• [ASSIGNMENT]
From the records that follow, return exactly the lines beginning at the one that contains "ring pip: (333, 355)" and ending at the one that contains "index mcp: (354, 216)", pictures left out.

### PROVIDED RECORDS

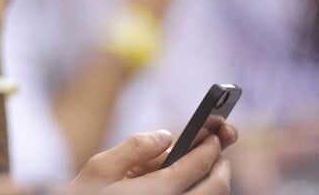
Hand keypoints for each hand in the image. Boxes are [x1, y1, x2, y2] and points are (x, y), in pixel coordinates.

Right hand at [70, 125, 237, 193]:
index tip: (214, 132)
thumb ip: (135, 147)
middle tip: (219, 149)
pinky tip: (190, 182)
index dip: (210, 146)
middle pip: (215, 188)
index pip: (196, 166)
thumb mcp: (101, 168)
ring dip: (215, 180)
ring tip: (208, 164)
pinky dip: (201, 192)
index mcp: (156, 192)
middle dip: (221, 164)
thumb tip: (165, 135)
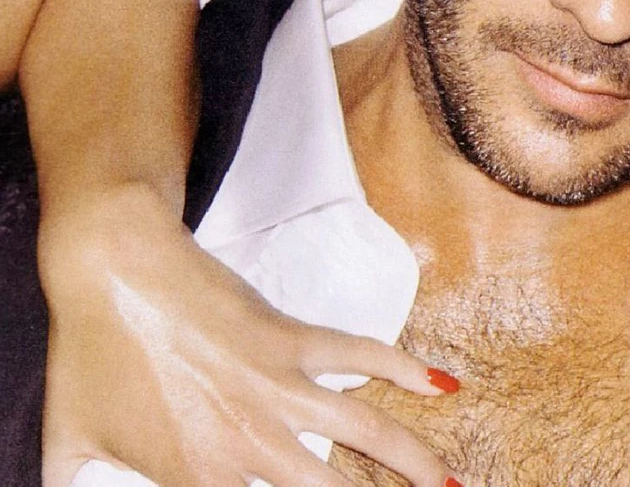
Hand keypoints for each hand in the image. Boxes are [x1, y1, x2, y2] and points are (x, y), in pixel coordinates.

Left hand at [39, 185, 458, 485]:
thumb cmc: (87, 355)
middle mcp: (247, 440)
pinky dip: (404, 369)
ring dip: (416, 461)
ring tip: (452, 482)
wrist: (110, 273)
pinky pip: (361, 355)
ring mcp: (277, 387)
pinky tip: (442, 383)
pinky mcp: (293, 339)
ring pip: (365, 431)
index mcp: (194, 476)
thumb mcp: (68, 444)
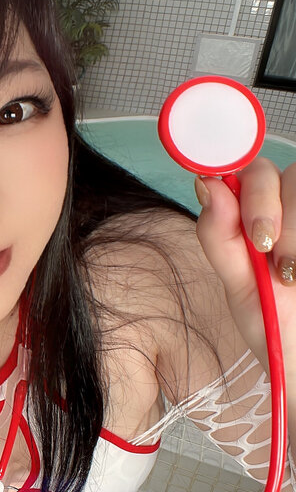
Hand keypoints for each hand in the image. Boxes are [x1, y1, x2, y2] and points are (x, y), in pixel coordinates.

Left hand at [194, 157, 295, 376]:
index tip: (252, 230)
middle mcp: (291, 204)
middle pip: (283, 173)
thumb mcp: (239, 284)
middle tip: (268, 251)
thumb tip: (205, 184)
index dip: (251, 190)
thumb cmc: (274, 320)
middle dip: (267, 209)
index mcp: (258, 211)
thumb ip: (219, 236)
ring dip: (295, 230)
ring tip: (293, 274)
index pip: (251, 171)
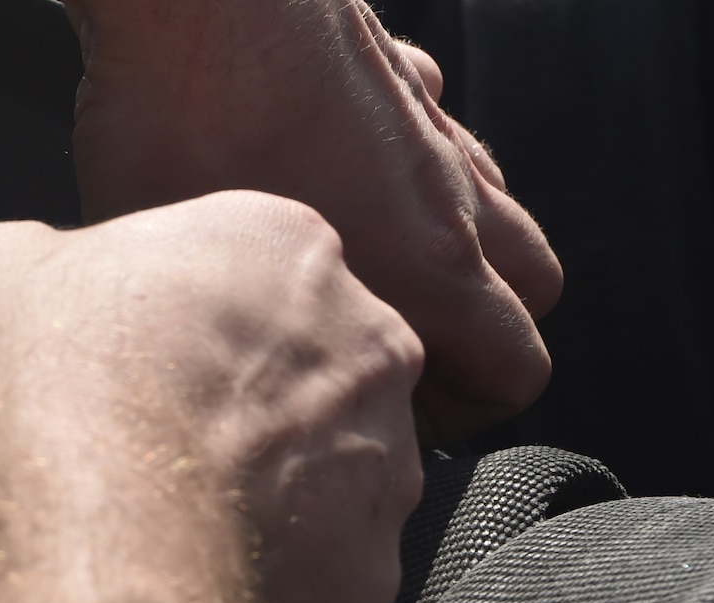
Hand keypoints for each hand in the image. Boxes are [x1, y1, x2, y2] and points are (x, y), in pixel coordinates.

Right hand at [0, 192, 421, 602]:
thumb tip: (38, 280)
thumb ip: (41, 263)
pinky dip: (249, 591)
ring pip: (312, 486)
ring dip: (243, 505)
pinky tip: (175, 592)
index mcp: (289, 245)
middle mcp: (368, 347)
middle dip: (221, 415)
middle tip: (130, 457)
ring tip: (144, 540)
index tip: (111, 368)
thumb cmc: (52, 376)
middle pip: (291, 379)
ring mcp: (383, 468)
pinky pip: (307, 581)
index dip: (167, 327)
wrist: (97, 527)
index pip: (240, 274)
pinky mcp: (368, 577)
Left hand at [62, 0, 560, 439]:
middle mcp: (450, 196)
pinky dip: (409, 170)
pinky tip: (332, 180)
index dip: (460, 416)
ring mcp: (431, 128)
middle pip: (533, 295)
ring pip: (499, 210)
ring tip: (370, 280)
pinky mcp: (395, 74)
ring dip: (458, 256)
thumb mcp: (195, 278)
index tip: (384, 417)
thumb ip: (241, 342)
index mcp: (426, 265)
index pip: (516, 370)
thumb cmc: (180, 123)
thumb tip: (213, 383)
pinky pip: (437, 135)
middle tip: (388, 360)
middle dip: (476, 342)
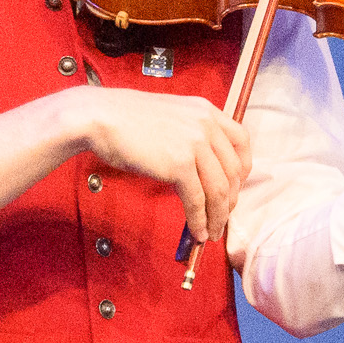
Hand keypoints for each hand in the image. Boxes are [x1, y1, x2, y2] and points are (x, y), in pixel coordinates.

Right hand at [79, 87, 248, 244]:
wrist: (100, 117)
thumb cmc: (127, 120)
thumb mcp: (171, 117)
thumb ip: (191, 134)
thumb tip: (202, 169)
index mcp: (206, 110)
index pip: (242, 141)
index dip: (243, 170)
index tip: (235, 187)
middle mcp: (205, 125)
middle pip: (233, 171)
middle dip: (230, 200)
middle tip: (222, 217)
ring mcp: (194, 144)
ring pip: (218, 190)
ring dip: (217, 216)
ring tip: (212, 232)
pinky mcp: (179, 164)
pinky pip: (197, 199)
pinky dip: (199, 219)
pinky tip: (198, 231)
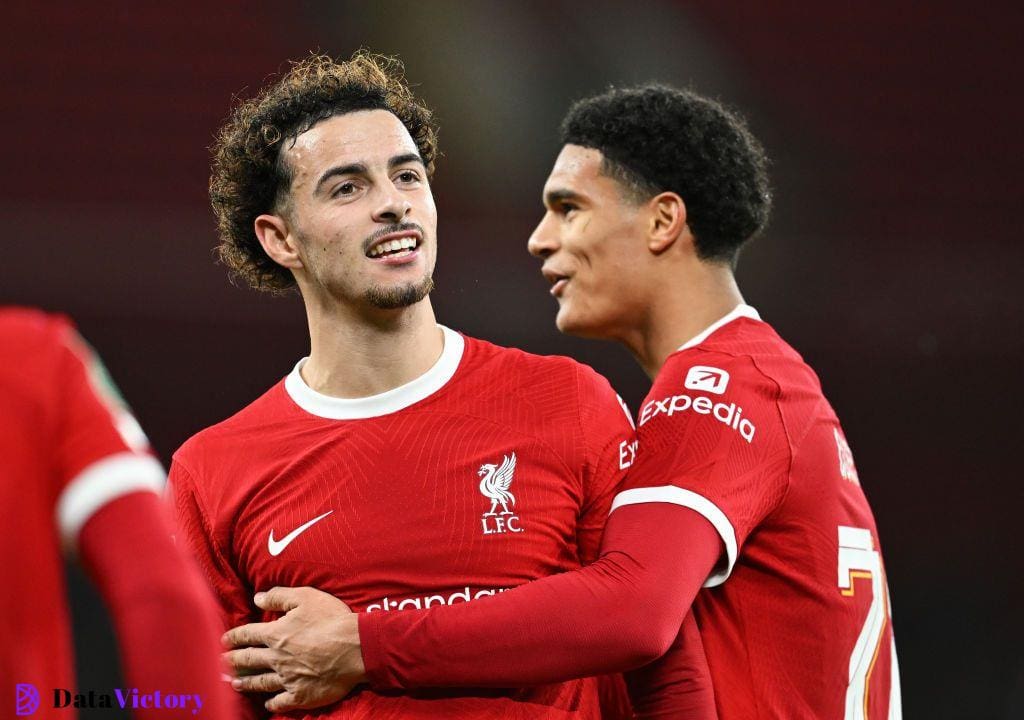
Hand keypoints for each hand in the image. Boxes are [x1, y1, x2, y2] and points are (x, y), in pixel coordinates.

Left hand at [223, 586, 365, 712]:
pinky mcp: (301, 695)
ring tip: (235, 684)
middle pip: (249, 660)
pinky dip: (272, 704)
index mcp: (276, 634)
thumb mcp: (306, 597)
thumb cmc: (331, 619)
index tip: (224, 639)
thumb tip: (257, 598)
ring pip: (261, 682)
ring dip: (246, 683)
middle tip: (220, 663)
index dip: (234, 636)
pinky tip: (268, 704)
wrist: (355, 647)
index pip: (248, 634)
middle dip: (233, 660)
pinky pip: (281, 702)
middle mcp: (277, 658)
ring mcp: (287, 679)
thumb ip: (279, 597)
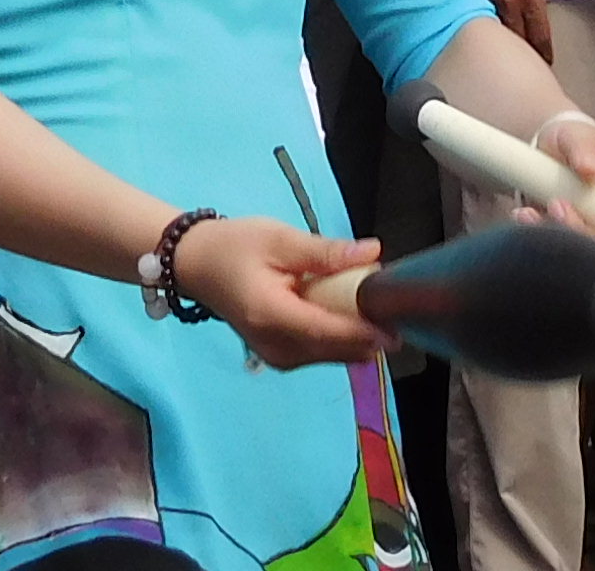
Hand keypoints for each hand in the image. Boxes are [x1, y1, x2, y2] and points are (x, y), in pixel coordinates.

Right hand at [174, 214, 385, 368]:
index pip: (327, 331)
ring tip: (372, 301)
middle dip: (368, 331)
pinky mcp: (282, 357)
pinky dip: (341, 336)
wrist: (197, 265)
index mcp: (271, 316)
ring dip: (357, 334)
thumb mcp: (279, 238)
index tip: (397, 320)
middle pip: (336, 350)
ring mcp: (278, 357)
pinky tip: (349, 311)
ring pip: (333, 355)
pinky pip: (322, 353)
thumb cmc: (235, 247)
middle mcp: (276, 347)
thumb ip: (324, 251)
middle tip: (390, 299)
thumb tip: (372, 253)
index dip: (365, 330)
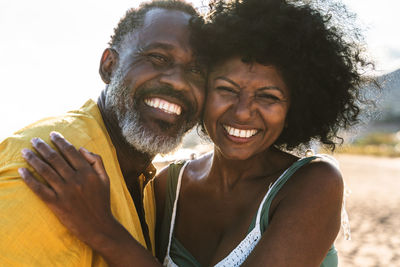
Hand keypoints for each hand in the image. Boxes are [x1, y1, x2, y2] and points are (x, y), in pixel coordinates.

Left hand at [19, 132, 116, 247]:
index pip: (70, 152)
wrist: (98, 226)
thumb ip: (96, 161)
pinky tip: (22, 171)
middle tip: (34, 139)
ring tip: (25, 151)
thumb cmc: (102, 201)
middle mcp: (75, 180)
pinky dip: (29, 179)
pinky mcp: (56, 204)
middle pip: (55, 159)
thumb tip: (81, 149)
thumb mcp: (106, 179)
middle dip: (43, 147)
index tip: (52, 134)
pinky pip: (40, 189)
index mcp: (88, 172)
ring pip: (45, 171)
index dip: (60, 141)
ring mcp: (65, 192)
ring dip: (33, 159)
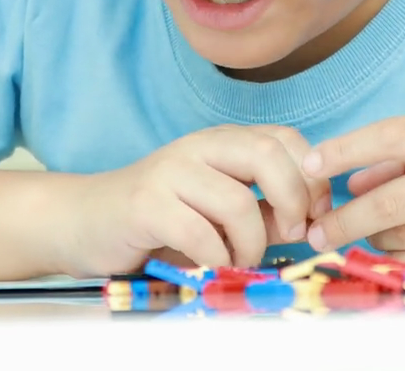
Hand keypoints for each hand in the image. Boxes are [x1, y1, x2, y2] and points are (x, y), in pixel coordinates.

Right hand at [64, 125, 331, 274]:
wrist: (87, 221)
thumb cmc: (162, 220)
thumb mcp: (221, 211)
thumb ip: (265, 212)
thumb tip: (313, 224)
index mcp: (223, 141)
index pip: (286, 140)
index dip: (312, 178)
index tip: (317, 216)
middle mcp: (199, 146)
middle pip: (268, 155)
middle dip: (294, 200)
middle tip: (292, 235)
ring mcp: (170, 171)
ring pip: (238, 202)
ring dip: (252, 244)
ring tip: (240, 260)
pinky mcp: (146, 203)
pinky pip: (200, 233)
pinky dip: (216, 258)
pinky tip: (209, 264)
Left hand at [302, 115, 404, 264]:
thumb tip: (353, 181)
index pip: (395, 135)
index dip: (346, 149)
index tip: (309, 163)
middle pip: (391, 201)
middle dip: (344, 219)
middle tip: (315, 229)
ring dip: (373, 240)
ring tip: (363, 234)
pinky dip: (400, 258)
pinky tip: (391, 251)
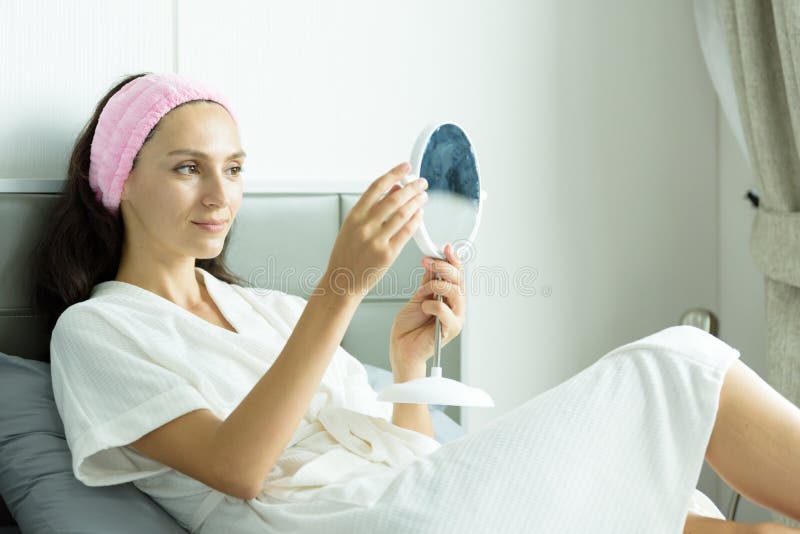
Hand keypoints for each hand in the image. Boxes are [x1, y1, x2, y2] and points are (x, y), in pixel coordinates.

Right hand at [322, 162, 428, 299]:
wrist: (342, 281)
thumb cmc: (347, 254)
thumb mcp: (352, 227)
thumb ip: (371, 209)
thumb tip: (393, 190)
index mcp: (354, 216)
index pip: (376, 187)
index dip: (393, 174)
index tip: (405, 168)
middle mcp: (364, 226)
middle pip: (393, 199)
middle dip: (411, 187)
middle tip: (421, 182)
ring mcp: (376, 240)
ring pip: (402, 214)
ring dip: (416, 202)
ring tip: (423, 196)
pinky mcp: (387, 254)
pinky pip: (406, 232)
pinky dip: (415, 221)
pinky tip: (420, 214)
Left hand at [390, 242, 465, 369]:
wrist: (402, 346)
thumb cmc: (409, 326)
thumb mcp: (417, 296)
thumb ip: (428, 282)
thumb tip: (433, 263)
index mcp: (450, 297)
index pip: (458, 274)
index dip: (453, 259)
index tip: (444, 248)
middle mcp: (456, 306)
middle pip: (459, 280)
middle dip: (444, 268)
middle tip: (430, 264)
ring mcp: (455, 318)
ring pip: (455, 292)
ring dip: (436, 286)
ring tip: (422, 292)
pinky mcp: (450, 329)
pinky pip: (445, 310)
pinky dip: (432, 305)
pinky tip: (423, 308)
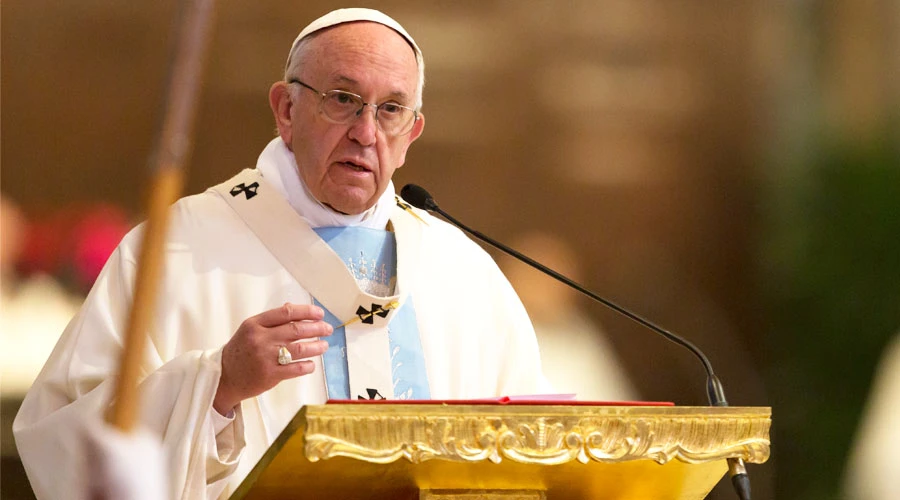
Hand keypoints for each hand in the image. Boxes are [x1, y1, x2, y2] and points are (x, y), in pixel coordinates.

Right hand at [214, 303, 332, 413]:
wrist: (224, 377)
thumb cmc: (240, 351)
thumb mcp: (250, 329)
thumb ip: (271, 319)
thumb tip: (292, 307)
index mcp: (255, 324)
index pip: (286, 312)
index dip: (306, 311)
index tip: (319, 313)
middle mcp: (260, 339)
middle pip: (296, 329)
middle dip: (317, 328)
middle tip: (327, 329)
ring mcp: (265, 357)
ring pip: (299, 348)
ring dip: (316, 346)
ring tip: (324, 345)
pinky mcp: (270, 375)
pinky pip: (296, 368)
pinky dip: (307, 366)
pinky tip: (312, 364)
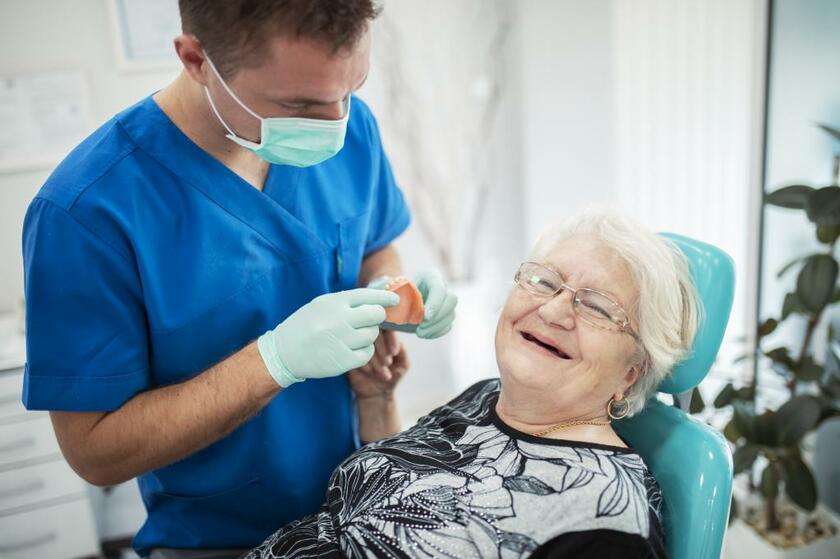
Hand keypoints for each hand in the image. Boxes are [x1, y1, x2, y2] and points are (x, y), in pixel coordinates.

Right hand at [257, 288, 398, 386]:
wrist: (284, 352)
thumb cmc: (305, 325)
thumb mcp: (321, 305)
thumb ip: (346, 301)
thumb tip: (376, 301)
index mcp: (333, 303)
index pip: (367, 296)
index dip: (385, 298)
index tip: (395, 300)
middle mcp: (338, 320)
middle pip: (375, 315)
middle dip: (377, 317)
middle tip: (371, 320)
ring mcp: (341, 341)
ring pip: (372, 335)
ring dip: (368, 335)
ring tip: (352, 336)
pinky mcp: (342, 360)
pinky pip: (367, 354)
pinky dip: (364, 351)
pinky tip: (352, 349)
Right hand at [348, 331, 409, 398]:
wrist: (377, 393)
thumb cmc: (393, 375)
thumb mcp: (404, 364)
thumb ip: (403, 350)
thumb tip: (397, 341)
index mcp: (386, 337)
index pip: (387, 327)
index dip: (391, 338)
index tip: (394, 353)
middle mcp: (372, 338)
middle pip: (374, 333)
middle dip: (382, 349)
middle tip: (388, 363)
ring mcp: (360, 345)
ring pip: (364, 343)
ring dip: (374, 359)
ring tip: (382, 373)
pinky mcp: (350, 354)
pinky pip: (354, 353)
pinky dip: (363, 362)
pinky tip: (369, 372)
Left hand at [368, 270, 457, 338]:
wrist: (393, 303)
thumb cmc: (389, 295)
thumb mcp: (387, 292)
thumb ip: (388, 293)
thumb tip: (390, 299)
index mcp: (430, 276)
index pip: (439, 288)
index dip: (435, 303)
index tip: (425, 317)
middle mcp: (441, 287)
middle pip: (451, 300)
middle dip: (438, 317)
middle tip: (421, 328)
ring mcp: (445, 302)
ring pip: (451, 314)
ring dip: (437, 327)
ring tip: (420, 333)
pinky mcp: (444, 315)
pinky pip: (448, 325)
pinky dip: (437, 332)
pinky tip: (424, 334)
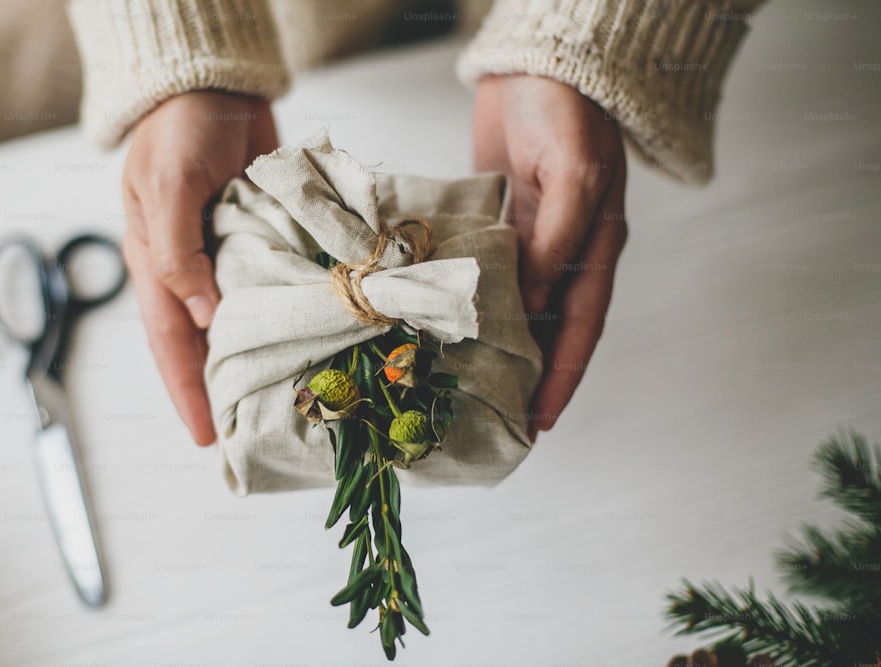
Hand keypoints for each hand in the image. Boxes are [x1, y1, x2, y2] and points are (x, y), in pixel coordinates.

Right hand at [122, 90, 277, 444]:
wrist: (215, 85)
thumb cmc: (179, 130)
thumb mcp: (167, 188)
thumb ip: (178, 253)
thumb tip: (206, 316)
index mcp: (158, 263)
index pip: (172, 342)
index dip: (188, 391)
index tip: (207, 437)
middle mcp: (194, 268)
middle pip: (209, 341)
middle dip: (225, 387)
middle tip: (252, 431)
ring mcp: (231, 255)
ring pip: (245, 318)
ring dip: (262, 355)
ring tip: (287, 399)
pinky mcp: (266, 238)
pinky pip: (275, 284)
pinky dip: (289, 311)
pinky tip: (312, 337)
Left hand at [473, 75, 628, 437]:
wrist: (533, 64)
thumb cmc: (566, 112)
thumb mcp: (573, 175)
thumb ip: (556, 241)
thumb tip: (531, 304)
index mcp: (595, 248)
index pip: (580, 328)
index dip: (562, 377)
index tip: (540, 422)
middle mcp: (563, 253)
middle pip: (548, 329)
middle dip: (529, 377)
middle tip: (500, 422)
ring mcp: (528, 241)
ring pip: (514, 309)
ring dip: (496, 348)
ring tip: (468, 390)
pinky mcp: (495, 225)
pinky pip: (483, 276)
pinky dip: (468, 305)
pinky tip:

######

• [OUTPUT FOR THIS TASK]
ring pip: (333, 355)
pinky pip: (322, 353)
thumb cmc: (235, 247)
middle mcp: (276, 347)
thumb ip: (324, 251)
middle tip: (390, 299)
thumb tip: (372, 253)
index dip: (365, 330)
Hand keypoints for each hand in the image. Boxes are [x1, y1, x2, y2] and points are (x, y), in pixel coordinates.

Left hand at [19, 132, 116, 247]:
index pip: (70, 152)
wrist: (98, 226)
thumb ip: (96, 161)
pinky tip: (22, 171)
middle tip: (34, 139)
ring tip: (25, 151)
thumb cmc: (102, 201)
middle mcp: (75, 180)
pinky dip: (29, 179)
pinky mcp: (56, 204)
middle pip: (55, 159)
thumb tip: (81, 149)
thumb mcp: (106, 179)
middle dip: (43, 147)
index tip: (52, 134)
pinky pip: (40, 189)
index mcp: (88, 172)
ring pip: (45, 171)
index dip: (60, 141)
ring mcp: (65, 192)
ring dip: (33, 159)
Hand keypoints for each hand in the image. Boxes are [x1, y1, x2, y2] and points are (x, y), in pixel coordinates.

Right hand at [64, 125, 331, 274]:
wrist: (87, 221)
thumb cmc: (162, 220)
thumb mcp: (221, 211)
thumb ip: (265, 212)
thumb tip: (313, 224)
index mcp: (223, 141)
index pip: (286, 140)
index dip: (312, 178)
index tip: (317, 216)
middle mcp: (199, 146)
middle pip: (268, 155)
middle dip: (294, 200)
middle tip: (292, 235)
ring mcp: (170, 171)
ring pip: (238, 202)
ring dip: (252, 244)
ring tip: (240, 260)
pinky mcp: (146, 203)
pinky pip: (200, 233)
pinky dip: (216, 258)
pinky tip: (209, 264)
Left hand at [302, 115, 404, 264]:
thumb tip: (353, 181)
index pip: (395, 135)
index dip: (346, 149)
index tip: (309, 163)
middle pip: (391, 201)
middle dip: (344, 219)
middle tip: (315, 229)
ring dip: (373, 240)
ring tip: (363, 234)
pinky dip: (400, 258)
pinky tip: (391, 251)
Hand keypoints for each hand in the image. Boxes are [x1, y1, x2, y2] and points are (x, y), in pixel coordinates.

Right hand at [322, 162, 428, 299]:
wrist: (342, 281)
thumb cmc: (347, 254)
thumb mcp: (352, 227)
thumb ip: (371, 209)
thumb tip: (393, 190)
index mcp: (354, 216)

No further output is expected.